- _EXERCISE_: Using the listing below, print exactly everything from the line with "the red banner at pixel 503 134 | 102.27" down to the line with "the woman with", both included, and nothing more.

= Beginning of Section =

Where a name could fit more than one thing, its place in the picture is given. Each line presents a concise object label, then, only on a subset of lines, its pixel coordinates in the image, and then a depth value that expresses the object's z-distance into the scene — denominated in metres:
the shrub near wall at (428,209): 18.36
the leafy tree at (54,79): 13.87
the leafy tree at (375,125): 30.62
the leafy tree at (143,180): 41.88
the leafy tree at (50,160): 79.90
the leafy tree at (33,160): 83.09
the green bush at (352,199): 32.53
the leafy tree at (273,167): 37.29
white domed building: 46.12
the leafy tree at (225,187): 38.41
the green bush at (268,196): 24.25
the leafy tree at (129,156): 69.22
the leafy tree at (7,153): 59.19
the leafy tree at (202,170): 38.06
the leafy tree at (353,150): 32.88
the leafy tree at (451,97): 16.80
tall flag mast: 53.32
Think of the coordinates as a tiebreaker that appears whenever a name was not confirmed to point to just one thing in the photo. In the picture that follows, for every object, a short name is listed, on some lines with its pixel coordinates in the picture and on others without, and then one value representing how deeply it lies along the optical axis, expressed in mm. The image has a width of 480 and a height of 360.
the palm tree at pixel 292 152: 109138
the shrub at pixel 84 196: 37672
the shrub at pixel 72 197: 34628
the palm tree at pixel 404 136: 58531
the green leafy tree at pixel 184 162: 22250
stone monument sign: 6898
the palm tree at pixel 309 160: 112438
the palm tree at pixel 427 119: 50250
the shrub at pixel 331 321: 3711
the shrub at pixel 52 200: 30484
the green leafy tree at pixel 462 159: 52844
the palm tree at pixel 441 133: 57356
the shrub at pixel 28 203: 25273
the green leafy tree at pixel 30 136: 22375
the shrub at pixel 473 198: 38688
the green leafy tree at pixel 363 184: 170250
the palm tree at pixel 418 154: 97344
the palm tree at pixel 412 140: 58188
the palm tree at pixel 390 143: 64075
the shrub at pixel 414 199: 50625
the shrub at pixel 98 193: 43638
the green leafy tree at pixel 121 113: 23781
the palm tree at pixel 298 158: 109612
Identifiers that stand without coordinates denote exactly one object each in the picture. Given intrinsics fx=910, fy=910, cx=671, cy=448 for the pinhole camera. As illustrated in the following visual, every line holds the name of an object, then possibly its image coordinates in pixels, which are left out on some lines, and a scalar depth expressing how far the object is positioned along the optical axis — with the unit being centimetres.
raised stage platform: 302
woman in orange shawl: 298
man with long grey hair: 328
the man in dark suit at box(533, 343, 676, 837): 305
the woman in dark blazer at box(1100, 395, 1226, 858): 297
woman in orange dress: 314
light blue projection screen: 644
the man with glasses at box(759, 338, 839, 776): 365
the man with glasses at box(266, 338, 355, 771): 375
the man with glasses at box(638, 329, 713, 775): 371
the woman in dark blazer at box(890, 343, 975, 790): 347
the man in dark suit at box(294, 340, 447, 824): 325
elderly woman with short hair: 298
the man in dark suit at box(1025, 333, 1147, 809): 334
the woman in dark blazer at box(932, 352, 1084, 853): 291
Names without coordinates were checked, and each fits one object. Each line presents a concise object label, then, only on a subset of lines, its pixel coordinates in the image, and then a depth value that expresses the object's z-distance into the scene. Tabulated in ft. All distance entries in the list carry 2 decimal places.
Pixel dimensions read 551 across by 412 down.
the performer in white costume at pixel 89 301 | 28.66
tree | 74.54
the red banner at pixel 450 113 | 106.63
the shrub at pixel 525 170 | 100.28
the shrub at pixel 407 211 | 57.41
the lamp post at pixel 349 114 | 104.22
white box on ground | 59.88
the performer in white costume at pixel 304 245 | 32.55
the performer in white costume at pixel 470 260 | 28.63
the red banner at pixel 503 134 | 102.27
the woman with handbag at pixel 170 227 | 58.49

= End of Section =
= Beginning of Section =

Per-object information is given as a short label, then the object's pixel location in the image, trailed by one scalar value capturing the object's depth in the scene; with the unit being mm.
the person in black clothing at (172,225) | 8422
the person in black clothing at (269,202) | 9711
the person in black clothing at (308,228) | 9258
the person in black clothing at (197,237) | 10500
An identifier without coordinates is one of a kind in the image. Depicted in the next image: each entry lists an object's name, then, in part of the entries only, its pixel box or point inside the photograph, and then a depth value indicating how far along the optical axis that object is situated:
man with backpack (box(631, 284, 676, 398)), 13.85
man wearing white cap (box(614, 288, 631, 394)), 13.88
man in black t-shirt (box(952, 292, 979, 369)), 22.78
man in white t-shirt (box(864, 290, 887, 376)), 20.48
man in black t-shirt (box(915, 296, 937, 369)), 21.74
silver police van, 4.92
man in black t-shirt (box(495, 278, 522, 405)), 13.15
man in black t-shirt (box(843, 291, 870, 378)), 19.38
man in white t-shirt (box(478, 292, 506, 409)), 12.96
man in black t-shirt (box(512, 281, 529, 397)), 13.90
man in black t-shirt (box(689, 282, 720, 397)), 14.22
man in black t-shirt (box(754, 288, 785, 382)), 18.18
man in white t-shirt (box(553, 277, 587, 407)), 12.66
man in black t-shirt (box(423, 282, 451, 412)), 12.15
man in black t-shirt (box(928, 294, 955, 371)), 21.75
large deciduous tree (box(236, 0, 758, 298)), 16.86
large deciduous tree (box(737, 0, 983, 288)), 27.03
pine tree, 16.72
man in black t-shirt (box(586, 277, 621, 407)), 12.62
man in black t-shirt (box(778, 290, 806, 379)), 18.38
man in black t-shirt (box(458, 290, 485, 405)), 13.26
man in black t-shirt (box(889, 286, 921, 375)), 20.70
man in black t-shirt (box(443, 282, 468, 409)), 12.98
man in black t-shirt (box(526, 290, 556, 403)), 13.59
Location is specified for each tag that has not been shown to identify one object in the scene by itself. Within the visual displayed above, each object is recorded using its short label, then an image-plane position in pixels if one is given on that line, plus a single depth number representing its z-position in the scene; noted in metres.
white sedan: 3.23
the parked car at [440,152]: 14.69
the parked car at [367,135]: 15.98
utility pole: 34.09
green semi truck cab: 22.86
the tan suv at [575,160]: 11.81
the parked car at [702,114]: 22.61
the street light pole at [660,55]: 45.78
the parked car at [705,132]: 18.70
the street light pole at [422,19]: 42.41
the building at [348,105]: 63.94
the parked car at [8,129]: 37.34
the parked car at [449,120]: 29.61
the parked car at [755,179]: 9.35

= End of Section =
= Beginning of Section =

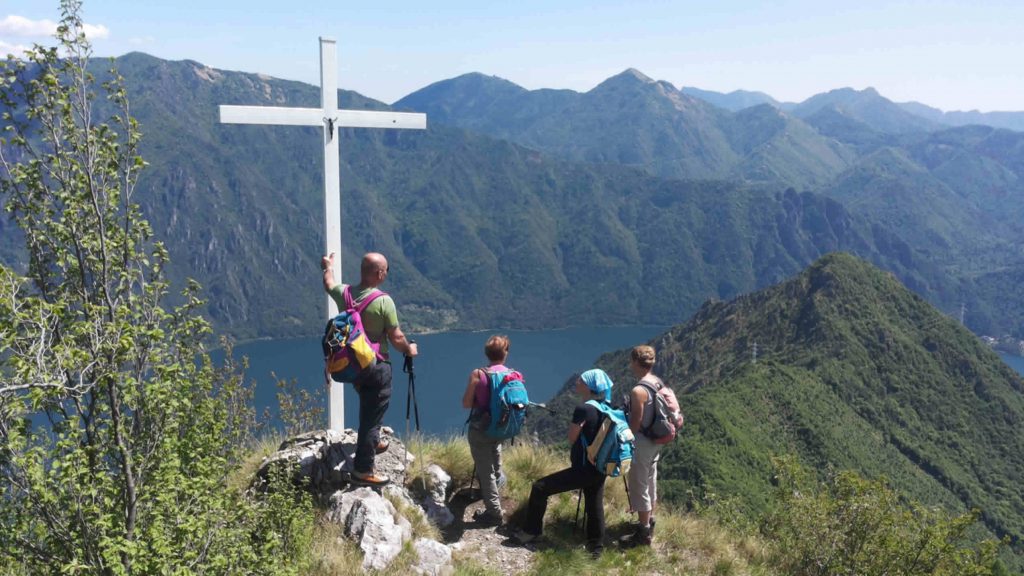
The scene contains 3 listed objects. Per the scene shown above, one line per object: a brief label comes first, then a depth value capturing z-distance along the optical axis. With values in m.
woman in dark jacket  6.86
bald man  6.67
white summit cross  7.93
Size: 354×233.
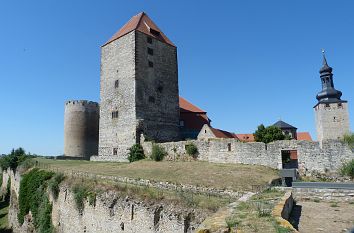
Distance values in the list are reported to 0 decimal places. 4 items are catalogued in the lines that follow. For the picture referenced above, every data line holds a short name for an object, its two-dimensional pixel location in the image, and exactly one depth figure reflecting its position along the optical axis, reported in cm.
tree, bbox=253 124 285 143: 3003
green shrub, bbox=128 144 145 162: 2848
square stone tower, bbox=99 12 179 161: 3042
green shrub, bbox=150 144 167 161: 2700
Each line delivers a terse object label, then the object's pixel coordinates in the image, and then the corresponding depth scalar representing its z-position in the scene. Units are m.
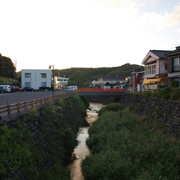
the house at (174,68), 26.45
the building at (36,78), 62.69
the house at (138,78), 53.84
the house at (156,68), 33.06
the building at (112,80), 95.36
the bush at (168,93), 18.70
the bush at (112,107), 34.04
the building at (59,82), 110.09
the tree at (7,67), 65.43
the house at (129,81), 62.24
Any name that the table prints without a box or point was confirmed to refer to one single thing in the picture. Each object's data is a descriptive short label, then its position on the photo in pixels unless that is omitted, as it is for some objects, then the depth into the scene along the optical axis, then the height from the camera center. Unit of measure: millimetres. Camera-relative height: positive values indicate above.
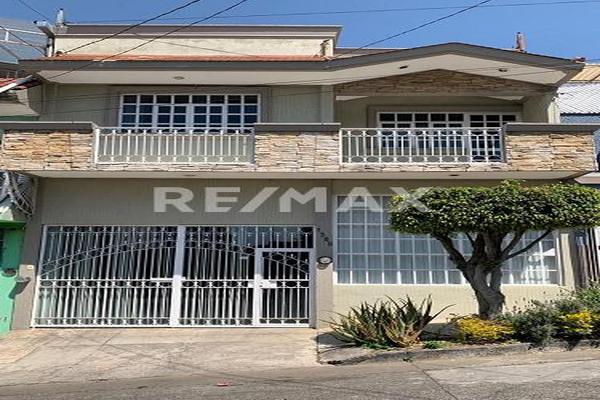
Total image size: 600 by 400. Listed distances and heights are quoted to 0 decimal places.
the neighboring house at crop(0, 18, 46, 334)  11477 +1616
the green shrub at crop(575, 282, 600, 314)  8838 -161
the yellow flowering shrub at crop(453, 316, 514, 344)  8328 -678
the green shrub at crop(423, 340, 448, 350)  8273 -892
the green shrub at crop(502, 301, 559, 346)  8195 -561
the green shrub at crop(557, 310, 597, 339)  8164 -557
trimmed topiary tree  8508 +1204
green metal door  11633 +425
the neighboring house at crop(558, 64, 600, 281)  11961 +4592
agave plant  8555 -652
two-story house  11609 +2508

= End of Section =

- _EXERCISE ANSWER_:
the red banner at pixel 503 134 | 102.27
the woman with handbag at pixel 170 227 | 58.49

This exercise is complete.